Scientific classification
- Kingdom: Plantae
- Clade: Tracheophytes
- Clade: Angiosperms
- Clade: Eudicots
- Clade: Rosids
- Order: Brassicales
- Family: Brassicaceae
- Genus: Lepidium
- Species: L. barnebyanum
- Binomial name: Lepidium barnebyanum Reveal

= Lepidium barnebyanum =

- Genus: Lepidium
- Species: barnebyanum
- Authority: Reveal
- Conservation status: G1

Species of flowering plant

Lepidium barnebyanum is a rare species of flowering plant in the family Brassicaceae known by the common names Barneby's pepperweed, Barneby's pepper-grass, and Barneby's ridge-cress. It is endemic to Utah, where there is a single population in Duchesne County. It is a federally listed endangered species of the United States.

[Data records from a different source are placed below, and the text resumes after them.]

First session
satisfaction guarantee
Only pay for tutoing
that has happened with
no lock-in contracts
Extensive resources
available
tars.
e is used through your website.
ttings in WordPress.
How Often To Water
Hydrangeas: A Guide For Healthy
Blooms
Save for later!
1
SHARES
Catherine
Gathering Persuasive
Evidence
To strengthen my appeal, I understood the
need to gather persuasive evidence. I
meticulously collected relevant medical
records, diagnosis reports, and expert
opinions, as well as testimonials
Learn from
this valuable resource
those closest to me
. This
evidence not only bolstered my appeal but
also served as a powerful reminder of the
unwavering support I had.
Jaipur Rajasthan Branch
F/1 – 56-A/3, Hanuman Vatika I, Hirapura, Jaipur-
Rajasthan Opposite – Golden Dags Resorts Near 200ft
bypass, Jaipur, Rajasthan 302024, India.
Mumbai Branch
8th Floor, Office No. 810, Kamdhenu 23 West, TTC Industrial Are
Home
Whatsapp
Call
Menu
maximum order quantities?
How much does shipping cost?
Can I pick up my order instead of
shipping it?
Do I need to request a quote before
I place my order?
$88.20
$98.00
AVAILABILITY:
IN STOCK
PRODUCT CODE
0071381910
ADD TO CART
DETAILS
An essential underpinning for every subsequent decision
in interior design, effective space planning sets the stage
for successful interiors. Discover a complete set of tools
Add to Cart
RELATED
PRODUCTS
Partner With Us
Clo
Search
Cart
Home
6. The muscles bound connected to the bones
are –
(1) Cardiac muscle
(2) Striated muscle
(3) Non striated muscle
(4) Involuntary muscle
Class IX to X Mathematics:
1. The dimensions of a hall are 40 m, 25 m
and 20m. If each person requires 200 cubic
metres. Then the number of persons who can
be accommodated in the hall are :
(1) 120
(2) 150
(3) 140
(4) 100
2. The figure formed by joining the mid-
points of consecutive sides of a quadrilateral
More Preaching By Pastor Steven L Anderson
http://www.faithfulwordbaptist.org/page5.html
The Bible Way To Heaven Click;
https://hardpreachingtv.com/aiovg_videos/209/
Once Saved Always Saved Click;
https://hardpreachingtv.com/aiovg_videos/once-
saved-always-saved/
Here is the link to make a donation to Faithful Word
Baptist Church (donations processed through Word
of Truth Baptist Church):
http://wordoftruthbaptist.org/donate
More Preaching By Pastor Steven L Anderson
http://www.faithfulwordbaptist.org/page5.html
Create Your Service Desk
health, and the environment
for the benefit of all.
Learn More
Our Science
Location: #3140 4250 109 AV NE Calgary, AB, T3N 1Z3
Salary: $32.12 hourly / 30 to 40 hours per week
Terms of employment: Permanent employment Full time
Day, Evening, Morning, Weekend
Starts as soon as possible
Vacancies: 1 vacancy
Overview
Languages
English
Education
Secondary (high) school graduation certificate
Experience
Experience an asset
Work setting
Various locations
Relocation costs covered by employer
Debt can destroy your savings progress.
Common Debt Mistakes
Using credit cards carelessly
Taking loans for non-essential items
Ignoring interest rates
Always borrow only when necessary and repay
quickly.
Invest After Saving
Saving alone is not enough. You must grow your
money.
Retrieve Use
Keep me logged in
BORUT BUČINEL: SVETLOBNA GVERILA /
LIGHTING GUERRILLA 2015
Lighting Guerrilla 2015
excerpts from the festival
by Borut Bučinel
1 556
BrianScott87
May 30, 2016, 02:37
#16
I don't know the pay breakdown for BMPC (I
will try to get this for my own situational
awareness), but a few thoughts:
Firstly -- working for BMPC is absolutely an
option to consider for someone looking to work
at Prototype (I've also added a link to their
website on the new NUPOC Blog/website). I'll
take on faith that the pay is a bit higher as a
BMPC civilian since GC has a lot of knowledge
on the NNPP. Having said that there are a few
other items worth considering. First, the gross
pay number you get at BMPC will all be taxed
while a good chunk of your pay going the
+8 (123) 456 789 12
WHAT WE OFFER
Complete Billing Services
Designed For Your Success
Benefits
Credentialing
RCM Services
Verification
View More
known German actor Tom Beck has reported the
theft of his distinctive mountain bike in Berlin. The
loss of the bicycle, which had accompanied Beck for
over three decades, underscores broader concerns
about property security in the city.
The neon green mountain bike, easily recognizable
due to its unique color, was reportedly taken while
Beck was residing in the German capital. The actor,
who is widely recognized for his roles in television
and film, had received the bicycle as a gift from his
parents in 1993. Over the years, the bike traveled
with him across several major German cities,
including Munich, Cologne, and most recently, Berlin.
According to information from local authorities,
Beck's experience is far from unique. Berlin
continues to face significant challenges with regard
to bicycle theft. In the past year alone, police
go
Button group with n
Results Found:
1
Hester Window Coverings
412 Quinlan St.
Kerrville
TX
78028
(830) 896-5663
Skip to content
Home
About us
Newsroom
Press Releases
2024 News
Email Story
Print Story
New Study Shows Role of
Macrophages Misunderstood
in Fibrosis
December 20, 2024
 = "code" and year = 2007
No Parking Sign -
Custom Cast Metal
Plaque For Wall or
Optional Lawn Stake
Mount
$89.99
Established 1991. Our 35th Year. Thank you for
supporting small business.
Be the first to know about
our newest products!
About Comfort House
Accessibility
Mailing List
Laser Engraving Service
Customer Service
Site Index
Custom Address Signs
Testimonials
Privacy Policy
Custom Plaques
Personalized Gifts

This is a clumpy perennial herb with a woody caudex at the base layered with new leaves and the remains of previous seasons' leaves. The stems grow less than 20 centimeters tall. The leaves are linear in shape and one half centimeter to eight centimeters in length. Most are at the caudex and there are a few smaller ones higher on the stems. The inflorescence is a raceme of many white, cream, or yellowish flowers. Blooming occurs in April and May through June.

This plant grows in pinyon-juniper woodland and desert scrub on rock outcrops in white shale formations. There are petroleum deposits under the rock. Common plants in the area include Colorado Pinyon (Pinus edulis), Utah juniper (Juniperus osteosperma), Hooker's sandwort (Arenaria hookeri), spiny phlox (Phlox hoodii), Colorado feverfew (Parthenium ligulatum), large-flowered goldenweed (Haplopappus armerioides), stemless hymenoxys (Hymenoxys acaulis), Bateman's buckwheat (Eriogonum batemanii), and table Townsend daisy (Townsendia mensana).

There is one known population of this plant containing about 5000 individuals. The population occurs on a shale substrate that is popular with off-road vehicle enthusiasts whose vehicles damage the habitat. Petroleum exploration is also a threat.